AU Optronics, a monitor panel manufacturer, will in co-operation with Nvidia release the first true 4K HDR gaming monitors in Q1 2018 (unless delayed again). Not only will these displays be the first true HDR10 gaming monitors but they will also be the first monitors to offer 144Hz refresh rate at 4K resolution and Nvidia’s G-SYNC HDR technology.
The price? Around $2,000. Are they worth it?
Well, if you want the absolute best gaming monitor, you may consider starting to save up for it. However, keep in mind that you’ll also need a next-gen graphics card to reach more than 60Hz at 4K with HDR enabled and high picture settings.

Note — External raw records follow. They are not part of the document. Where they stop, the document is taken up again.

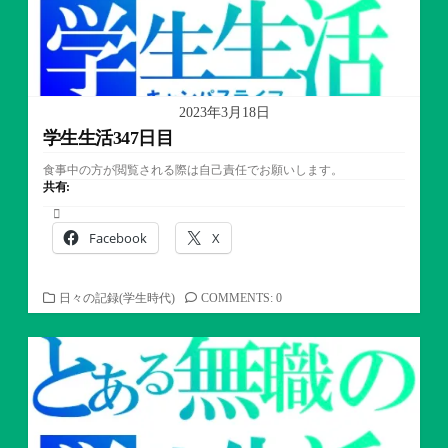
2023年3月18日
学生生活347日目
食事中の方が閲覧される際は自己責任でお願いします。
共有:
Facebook
X
カ
日々の記録(学生時代)
COMMENTS: 0
テ
ゴ
リ
ー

Determining whether a gaming monitor such as the Acer Predator X27 is worth the money will only be feasible once (or if) we get 4K 144Hz models without HDR and then compare their image quality and performance.
If you want the best gaming experience and you have the money for it, then these HDR gaming monitors will be definitely worth it once they’re released as you’d future-proof your display for a long time.

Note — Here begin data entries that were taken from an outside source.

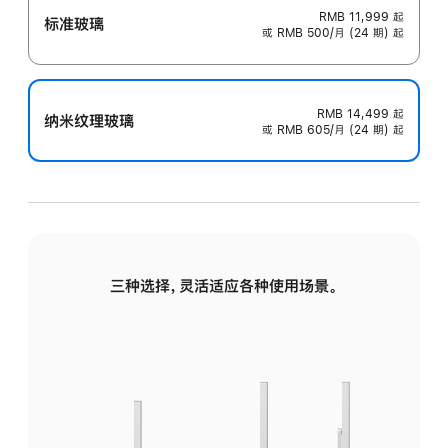
RMB 11,999
起
标准玻璃
或 RMB 500/月 (24 期) 起
RMB 14,499
起
纳米纹理玻璃
或 RMB 605/月 (24 期) 起
三种选择，灵活适应各种使用场景。
标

Limited-HDR Gaming Monitors
Some HDR gaming monitors are already available, but these lack hardware specifications needed for the most immersive HDR viewing experience. Moreover, most of them are not certified by VESA DisplayHDR standard.
The Samsung C49HG90 was the first monitor to receive DisplayHDR 600 certification. This unique 49-inch display features 32:9 aspect ratio and 3840×1080 screen resolution for an engaging ultra-wide gaming experience. While its image quality may not be as striking as that of a DisplayHDR 1000 display, it’s still much better than the standard.
The Samsung C27HG70 and C32HG70 are the first 144Hz HDR gaming monitors and they’ve been available for a while. Besides offering HDR with 600-nit peak brightness and 1440p at 144Hz, these displays feature a high-contrast VA panel with quantum-dots, FreeSync 2, and 1ms MPRT technology.
Now, the Samsung CHG70 series monitors are more affordable than some 1440p 144Hz gaming monitors with IPS and G-SYNC technology, though that is partially due to the added cost of G-SYNC. So, these Samsung gaming monitors are a great bang for the buck regardless of their HDR support as they offer extra unique features.
Software-Enabled HDR Monitors
Lastly, some “HDR monitors” specify HDR support without specifications that would back that claim up and make the picture notably better than that of a standard monitor. These monitors, such as the Dell S2418NX – for instance, can process the HDR10 signal, but their hardware cannot improve the picture quality by much, yet they cost more.
In this case, you’re better off spending that money on a higher resolution or a higher refresh rate monitor as it’d give you a better experience overall than an HDR monitor with software-enabled HDR only.
We have a dedicated list of all HDR monitors available which you can check out here and make sure you know what HDR means for the HDR monitor you’re getting.
HDR support has still to improve for PC in terms of better OS implementation and more compatible content, so you don’t have to rush to get an HDR-ready display. Whether it is worth it depends on what kind of HDR support the monitor has. Getting a display with software-enabled HDR only definitely isn’t worth it.
The answer is a bit more difficult regarding other HDR monitors with limited or full support; mainly because these monitors aren’t available without HDR – there’s no mention of 4K 144Hz or 3440×1440 200Hz models without HDR, there are no other 144Hz 1440p FreeSync monitors with IPS or VA panels, and there is only one 32:9 gaming monitor.
Therefore, some may be satisfied with the Samsung CHG70, for example, even if it didn’t have HDR while others would be disappointed by it solely because its HDR support is imperfect. Most importantly, you need to make sure that your favorite games support HDR or will do so in the future. In the end, it comes down to the personal preference, at least until we have more models available.